Arizona has a rich history and heritage with over 22 Native American tribes residing in the state. You can visit these tribal areas to experience the different customs and cultures of the place. Arizona Trail is an unforgettable journey, perfect to get up close and personal with wild and rugged Arizona. Ensure that you pay the utmost respect to their rules and understand the cultural and sentimental significance attached to these places.
Arizona is known for its Mexican fusion dishes, the southwestern flavor dominates your plate. Pomo Pizzeria Napoletana, and Rusconi’s American Kitchen are must visits when you’re in Phoenix. Try the street stalls famous for their burritos and nacho chips. You can even try out the edible cactus commonly found in fired dishes and salads. Also bottled water and lemonade are popular in Arizona. Alcohol is banned in some areas though but not too many.
The variations in temperature and the unpredictable climate of the state must be taken into consideration before you plan your trip. The spring and fall months are usually pleasant and mild, the warm weather and low humidity is ideal for adventure sports and sightseeing. The snow-capped mountains are a treat for visitors, which can be found around Flagstaff and other places. However, the desert areas are pretty hot and most of Arizona is a desert the summers are brutal. The winters are awesome though!
The climate here is determined by temperature and precipitation. Carry loose, casual, and comfortable clothes for outdoor activities. Hats, sunglasses, and sunscreen are necessary throughout the year – certainly in the summer. Summer months call for shorts and cotton shirts while winters demand sweaters and jackets.
All forms of transportation are available here. The Phoenix Sky Harbour International Airport connects the state to over 100 cities. You can also plan a road trip with your friends! Rent a car and enjoy the interstate highways while driving within the speed limit. You can even travel via local transportation, buses and light rail are in abundance with stops throughout the Phoenix metro area.

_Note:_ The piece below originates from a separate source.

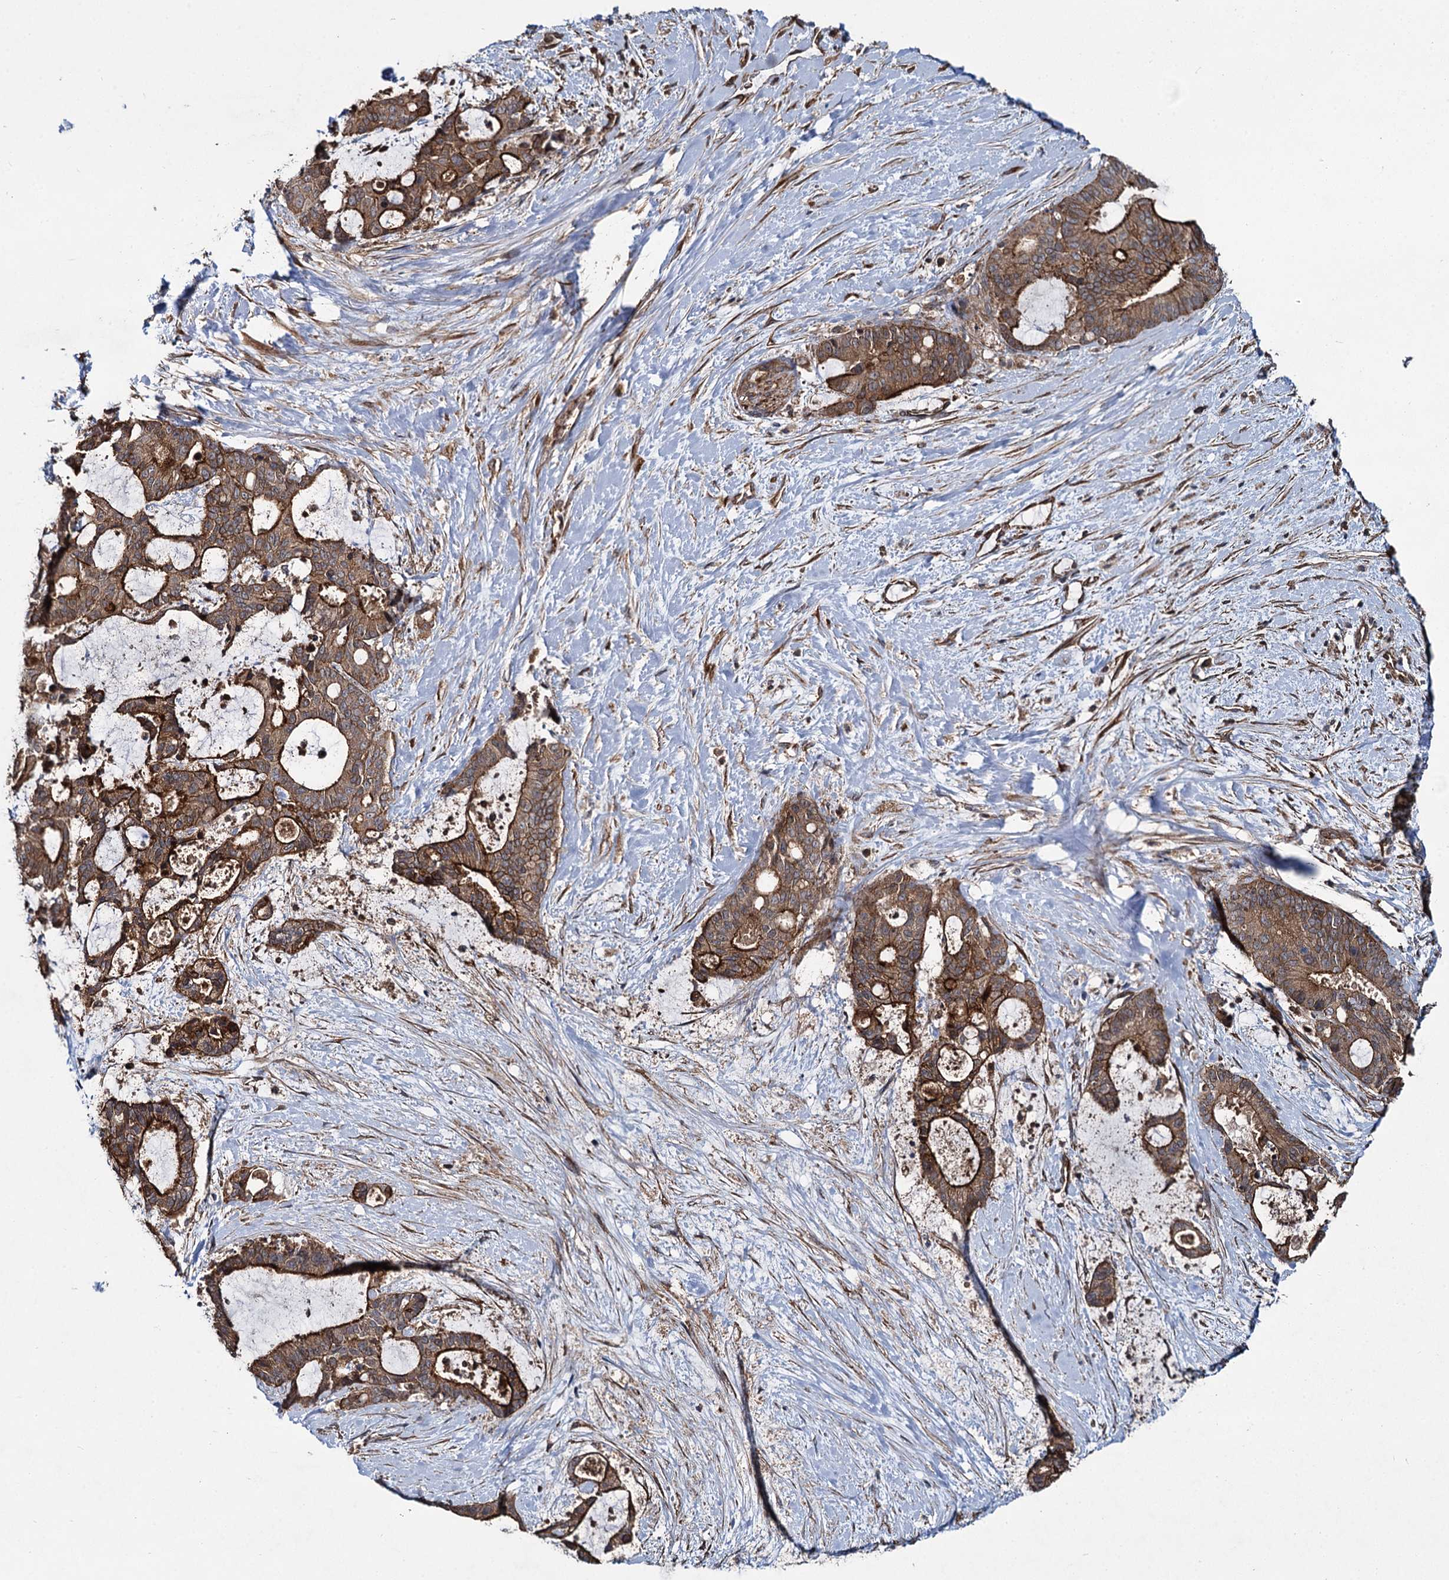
{"staining": {"intensity": "strong", "quantity": ">75%", "location": "cytoplasmic/membranous"}, "tissue": "liver cancer", "cell_type": "Tumor cells", "image_type": "cancer", "snomed": [{"axis": "morphology", "description": "Normal tissue, NOS"}, {"axis": "morphology", "description": "Cholangiocarcinoma"}, {"axis": "topography", "description": "Liver"}, {"axis": "topography", "description": "Peripheral nerve tissue"}], "caption": "Human liver cholangiocarcinoma stained for a protein (brown) reveals strong cytoplasmic/membranous positive expression in about >75% of tumor cells.", "gene": "SVIP", "patient": {"sex": "female", "age": 73}}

It might be a bit difficult for international tourists to adjust to the drastic time difference. Note that the state of Arizona follows Mountain Standard Time in the winter and does not acknowledge daylight saving time which is sensible. In the summer, Arizona is in the Pacific Time Zone. So if you’re having some trouble sleeping at first, don’t worry. Your body will adjust!
The primary language followed in Arizona is English. However, there may be areas where the local dialects are more prominent. Also because it is so close to the border, Arizona is home to many Mexican-Americans and various Hispanic countries as well. Thus Spanish and some tribal languages are also used here. It would be very helpful to pick up a translation book, or maybe learn a bit about the Spanish language before you go.
As Arizona is very close to the neighboring country of Mexico, tourists should be extra cautious along the border areas. Also a major portion of the state is desert as already mentioned, thus the problem of dehydration is prominent. If you are river rafting, make sure you have some sunscreen with you. Hikers visiting the Grand Canyon must also beware of thunderstorms and flash flooding.